溺れるように
灰雪あられ
第1話 帰り道
駅前の歌声に。ふと足が止まった。
『僕を見て。僕だけを見て。
溺れるように僕を愛して抱きしめて。
誰の特別にもなれやしない
いつもいつも
抱きしめてほしくてたまらない。
寂しさが虚しくなるだけなのに
愛して愛して
誰だって構わないから
特別に愛して欲しいの。
誰だって深く愛してみせるから?』
–あぁ、僕だけじゃないんだ。
おのずと口角が上がってしまった。
誰か、誰でもいい。
特別に愛して欲しい。
それだけで、どんな奴だったって愛してしまう自信がある。
おのずとため息をついてしまった。
なんでこんなに愛に飢えてるかな。
「よお!」
勢いよく肩を叩かれてよろけた。
イラっときたので、
「よお、久しぶり!」
と言って強く肩を叩き返した。
地味に痛い。
「この後ひま?ちょうど飲める奴探してたんだわ」
しかも、微塵も効いてない。
反撃損だ。
「別に暇じゃないけど付き合ってあげる」
「いやー忙しい遥さまと飲めるなんて光栄だわー」
「棒読みすぎるね。

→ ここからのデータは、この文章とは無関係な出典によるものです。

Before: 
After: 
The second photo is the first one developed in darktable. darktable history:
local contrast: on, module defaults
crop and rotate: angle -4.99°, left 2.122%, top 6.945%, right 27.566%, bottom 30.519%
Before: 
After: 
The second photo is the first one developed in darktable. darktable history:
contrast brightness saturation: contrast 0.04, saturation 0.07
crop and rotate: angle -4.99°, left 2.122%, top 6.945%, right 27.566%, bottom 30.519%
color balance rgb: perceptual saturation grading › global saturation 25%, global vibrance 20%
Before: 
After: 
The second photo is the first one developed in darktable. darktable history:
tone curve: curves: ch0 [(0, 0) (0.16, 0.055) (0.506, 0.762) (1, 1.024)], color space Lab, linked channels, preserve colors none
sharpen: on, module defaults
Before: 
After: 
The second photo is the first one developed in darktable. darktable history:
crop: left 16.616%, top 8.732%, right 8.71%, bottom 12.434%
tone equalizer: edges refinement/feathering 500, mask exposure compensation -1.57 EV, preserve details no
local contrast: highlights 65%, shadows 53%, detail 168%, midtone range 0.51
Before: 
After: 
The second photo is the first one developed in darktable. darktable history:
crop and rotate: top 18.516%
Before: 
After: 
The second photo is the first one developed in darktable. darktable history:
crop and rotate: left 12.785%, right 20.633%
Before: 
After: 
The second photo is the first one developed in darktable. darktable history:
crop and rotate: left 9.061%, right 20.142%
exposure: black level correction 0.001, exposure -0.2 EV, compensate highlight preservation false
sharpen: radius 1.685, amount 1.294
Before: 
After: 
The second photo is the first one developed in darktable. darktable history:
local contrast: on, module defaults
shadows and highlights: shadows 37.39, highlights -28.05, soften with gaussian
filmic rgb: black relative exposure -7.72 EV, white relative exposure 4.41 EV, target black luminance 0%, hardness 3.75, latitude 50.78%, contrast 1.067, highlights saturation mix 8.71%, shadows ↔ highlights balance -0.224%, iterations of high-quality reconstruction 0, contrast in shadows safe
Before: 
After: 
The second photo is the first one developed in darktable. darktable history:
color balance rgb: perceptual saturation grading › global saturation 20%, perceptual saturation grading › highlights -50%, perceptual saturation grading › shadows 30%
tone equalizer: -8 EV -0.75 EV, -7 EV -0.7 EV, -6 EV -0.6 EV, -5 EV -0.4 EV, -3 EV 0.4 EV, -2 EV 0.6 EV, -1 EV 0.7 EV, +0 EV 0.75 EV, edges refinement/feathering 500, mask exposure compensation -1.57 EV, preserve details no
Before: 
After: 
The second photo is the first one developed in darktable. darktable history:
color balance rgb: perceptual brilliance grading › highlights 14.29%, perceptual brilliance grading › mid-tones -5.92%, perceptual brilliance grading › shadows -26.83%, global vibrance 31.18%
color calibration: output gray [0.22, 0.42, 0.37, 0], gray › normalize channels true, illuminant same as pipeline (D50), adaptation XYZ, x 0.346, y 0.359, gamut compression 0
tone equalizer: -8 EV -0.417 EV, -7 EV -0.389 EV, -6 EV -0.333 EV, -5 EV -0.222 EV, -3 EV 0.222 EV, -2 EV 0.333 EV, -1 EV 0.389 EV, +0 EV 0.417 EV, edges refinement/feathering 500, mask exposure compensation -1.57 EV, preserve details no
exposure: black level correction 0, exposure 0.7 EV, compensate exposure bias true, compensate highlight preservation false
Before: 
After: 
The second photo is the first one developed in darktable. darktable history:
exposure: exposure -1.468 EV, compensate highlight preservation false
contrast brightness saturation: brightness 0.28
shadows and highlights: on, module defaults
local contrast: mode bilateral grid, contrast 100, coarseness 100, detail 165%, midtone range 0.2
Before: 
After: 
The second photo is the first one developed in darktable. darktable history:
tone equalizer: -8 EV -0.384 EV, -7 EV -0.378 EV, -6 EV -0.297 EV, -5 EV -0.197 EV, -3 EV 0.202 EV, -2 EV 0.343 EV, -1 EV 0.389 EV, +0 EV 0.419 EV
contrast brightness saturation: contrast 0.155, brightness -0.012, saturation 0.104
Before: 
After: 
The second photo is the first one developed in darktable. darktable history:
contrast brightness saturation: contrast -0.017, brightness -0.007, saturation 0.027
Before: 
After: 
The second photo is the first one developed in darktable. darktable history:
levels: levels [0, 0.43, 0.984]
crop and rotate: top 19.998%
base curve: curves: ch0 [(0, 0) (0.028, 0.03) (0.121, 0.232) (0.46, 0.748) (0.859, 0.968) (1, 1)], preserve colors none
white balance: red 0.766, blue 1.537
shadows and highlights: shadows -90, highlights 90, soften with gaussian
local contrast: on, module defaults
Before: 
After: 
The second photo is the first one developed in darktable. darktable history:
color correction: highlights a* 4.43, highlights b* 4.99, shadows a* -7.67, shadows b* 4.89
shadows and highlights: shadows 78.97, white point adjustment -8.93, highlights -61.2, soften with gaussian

もっと気持ち込めて」
「そりゃ無理だわ。声掛けたら絶対ノってくるじゃん?」
イラっときたのでケツに蹴りをいれた。
「やんっ遥さまのエッチ!」
もっとイラっとした。
「なんで渉と友達なんだろ」
「そりゃ好きだからだろ」
「気でも狂ってんのかな、僕は」
「昔からおかしかったからな」
チッと舌打ちして睨みつける。
勝てない。
こんな適当な奴なのに、いっつも勝てない。
知らん間に恋人作ってるし。
「で、他に誰誘うの?」
「久しぶりだし、サシで飲みません?」
「……」
「やっぱビックリすると瞬きしかできなくなんのかわいいね」
覗き込んできた顔をはたく。
「要にちくるよ?」
「いやーフラれちった。慰めて?」
「……」
「やっぱ…イッタイっギブギブ降参!」
僕としたことが耳を引っ張る技を忘れてた。
「浮気バレたの?」
渉はニコッと笑った。
「…意外。今度は本命だと思ってた」
「3日で醒めちゃった」
「うわぁ…」
「続きは店で話そうぜ。マキんとこでいいだろ?」
「もちろん。歩き?」
「もちろん歩き」
なんかコイツと歩くと刺されそうだな、と思いつつマキのバーに向かった。